Once we got to the water we all stripped to our swimsuits and jumped on in!! The water was cool, and incredibly beautiful. It was both very blue and very clear. We swam to feel the sun on our faces and took some good pictures on a large tree/log that was in the water. We also ended up taking a canoe further out into the lake and I just sang while we rowed serenely out onto the water. The surrounding area looked so different from here, it was as though we were within a little natural fishbowl- we were inhabiting our own little spot of the world. After the canoeing we walked back - a walk that proved to be much easier than our trek earlier in the day. We finished the night power-less and sharing the camp with around 20 new people. We ate and hung out and ended up playing funny games in the tent.

The next day was unbelievable. We walked to a watering hole that the elephants of the area frequently use, and then we went out to a large crater. After the crater we began to walk again and we saw a whole herd of elephants! I nearly had a heart attack and we walked and got very close to them so that we could hear and see them throwing dust and also see their immense size. While there we heard a large elephant give out a trumpet - which sounded initially like a deep lion-like growl and then a horn-like sound. It was so loud and it gave us a start! We quickly went the opposite way and got to higher ground. From above we could see that our pack of elephants was actually a GIGANTIC herd of over 60!! We watched them for awhile until we saw four or five start walking and we followed their path from above. This landed us right above a mud/watering hole that contained ten or fifteen elephants throwing mud on their backs and stomping in it! We ended up watching the entire 60+ group (including teeny tiny mtotos and kubwa sana adults) walking in lines, throwing dust and mud bathing in turns. It was ...amazing! There isn't even a word for it. I said I could die then, I could just die happy. We sat and watched these elephants for a long time, until they all ran back away from us because some idiot honked his motorcycle horn at them and scared them away. Ugh, civilization haha. i still can't believe I witnessed that. I kissed my elephant necklace and held it out to the wind throughout the weekend, so that must have helped, right? Haha, just kidding, but truly it was a moment that will be ingrained in my mind forever.
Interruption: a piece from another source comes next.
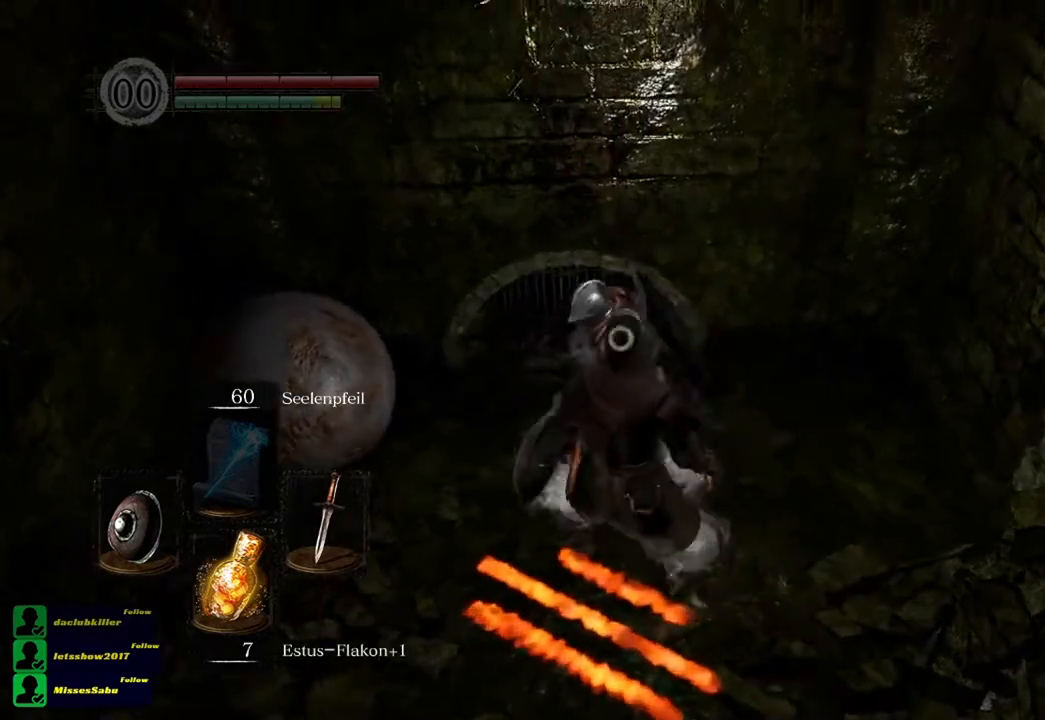
{"buttons": [], "left_stick": "center", "right_stick": "center", "events": [[17, "R1", "up"]]}
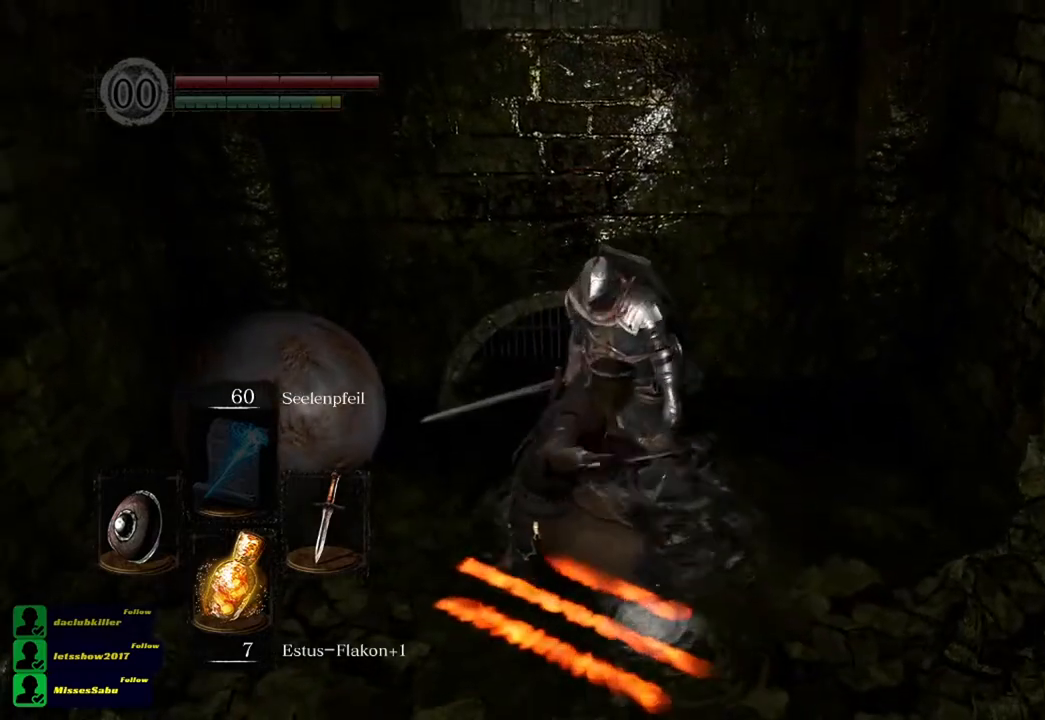
{"buttons": [], "left_stick": "center", "right_stick": "center", "events": []}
After this elephant trek we went back to the campsite and got ready to go home. The ride home was really wonderful too. We listened to good music and I just sat and reflected on myself, on Africa and on the way fate as weaved its way into the facets of my life and created a masterpiece. More than ever I have felt that things happen for a reason. Each conversation I have been having, the people I am meeting, the things I have experienced and will continue to experience...they all were supposed to happen. We all just felt at peace and I could feel the love just flowing through the van...haha, but really.
 

Since then...

We danced onstage with the rappers at the Serengeti Fiesta!! (Yes me, totally crazy!) We had to say goodbyes to Tyler, Chris and Abby and I have had amazing connections with some of the new volunteers. I miss so many people now, and I am so grateful for the way they have shaped me it is getting overwhelming. While crying on the way to school this morning I thought, how is it that I am living this life? I truly can't believe it. I am so so blessed, and just because it happened that way. Anyway, it is quite late here in Moshi, and I have to get up and do a lot of work tomorrow (well, today)!!

Ninakupenda sana, amani kila siku na lala salama (or siku njema for those in the US).